Of course, during production on "The Phantom Menace," no one could have predicted the negative reaction Jar Jar would elicit from critics and fans alike. Lucas thought the character was funny. Best did, too. In a 2020 interview with NME, even Liam Neeson, who plays the stoic Jedi sage Qui-Gon Jinn in the film, admitted that not only was Jar Jar funny, but that Best had a booming career ahead of him. Best, Neeson felt, gave off a good deal of comedic energy similar to that of Eddie Murphy.

Let's just laugh

Indeed, Neeson had no critical words about his co-star, and he wanted to redress the many grievances aimed at the character. Jar Jar, he seemingly felt, made for a fine balance for the otherwise po-faced characters that pepper "The Phantom Menace." He was certainly the funniest character in the film, a quality Neeson admired. The "Taken" star believed, and I think many agree, that Best received far, far too much vitriol:

"He came into a lot of criticism, I mean to the point where it really hurt his career. And I have to say when I was making that film... he was probably one of the funniest guys and talented guys I have ever worked with. I remember calling my old agent, and I said 'Listen, I think I've just worked with the new Eddie Murphy.' And I still believe that ... he had all of us in stitches laughing. Including George Lucas."

Reaction to Jar Jar was so negative that the character's role was reduced in future installments. By "Star Wars: Episode III," Binks' appearance was reduced to a mere cameo, albeit a pivotal one that would eventually bring about the rise of the Empire, citing many to believe that the character may be a Sith lord. Eventually, Best came to embrace Jar Jar's hated position in popular culture, voicing Jar Jar in numerous "Star Wars" parodies, but it took years of unduly born hatred. 
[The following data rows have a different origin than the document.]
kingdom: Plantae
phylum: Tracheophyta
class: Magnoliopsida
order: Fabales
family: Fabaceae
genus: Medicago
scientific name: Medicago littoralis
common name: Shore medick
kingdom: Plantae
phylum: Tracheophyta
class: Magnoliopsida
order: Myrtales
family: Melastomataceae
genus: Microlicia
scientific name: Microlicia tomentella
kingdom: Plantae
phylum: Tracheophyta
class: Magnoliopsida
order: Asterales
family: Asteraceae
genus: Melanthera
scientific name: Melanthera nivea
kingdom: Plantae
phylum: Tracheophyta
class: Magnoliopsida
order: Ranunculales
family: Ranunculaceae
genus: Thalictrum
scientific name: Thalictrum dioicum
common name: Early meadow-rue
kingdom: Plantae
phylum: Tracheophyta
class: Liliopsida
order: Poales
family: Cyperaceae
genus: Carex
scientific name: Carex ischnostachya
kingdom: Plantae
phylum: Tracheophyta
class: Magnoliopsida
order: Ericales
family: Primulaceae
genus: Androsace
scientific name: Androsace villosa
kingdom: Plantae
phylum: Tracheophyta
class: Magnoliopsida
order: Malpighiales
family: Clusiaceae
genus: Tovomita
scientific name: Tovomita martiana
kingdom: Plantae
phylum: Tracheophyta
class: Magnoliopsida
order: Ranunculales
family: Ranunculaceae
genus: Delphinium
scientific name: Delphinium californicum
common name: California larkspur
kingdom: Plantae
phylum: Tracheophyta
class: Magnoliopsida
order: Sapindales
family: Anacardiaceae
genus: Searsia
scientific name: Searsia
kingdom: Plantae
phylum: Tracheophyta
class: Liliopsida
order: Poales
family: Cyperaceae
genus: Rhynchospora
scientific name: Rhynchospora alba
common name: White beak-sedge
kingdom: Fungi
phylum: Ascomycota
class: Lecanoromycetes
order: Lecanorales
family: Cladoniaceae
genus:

Of course, Best isn't the only "Star Wars" actor to have been targeted by fans and critics. As previously written about in /Film, the world owes Jake Lloyd, the child actor who played the young Anakin Skywalker, a massive apology. Additionally, Kelly Marie Tran, who played the plucky engineer Rose Tico in "Star Wars: The Last Jedi," was infamously bullied off of social media

Fans may have been poorly behaved in the past, but "The Phantom Menace" brought out the worst in everyone.